**Task description:** Can you turn the material below, from the line containing "common name: Rose-ringed parakeet" through its final line (both ends included), into a numbered list with blank lines left out?

**Task inputs:**
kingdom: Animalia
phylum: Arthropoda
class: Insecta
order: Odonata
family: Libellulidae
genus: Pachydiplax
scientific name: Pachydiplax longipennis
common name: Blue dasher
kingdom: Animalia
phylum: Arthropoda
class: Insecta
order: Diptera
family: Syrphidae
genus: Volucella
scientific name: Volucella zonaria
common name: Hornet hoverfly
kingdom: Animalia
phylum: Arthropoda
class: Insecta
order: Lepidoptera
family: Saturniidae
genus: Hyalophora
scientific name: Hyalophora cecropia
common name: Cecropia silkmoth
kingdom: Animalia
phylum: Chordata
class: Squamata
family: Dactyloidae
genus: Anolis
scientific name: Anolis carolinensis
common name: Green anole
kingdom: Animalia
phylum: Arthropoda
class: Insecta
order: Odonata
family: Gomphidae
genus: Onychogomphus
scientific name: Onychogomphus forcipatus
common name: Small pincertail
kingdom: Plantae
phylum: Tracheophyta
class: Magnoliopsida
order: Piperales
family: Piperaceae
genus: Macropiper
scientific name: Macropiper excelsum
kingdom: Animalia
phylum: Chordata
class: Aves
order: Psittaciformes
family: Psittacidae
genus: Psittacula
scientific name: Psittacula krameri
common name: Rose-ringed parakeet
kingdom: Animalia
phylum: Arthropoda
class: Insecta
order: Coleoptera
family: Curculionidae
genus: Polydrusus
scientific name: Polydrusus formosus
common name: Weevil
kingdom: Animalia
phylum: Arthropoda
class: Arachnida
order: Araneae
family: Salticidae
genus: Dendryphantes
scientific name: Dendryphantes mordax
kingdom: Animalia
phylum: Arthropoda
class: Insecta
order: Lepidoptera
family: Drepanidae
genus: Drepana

**Answer for the task:**
1. common name: Rose-ringed parakeet
2. kingdom: Animalia
3. phylum: Arthropoda
4. class: Insecta
5. order: Coleoptera
6. family: Curculionidae
7. genus: Polydrusus
8. scientific name: Polydrusus formosus
9. common name: Weevil
10. kingdom: Animalia
11. phylum: Arthropoda
12. class: Arachnida
13. order: Araneae
14. family: Salticidae
15. genus: Dendryphantes
16. scientific name: Dendryphantes mordax
17. kingdom: Animalia
18. phylum: Arthropoda
19. class: Insecta
20. order: Lepidoptera
21. family: Drepanidae
22. genus: Drepana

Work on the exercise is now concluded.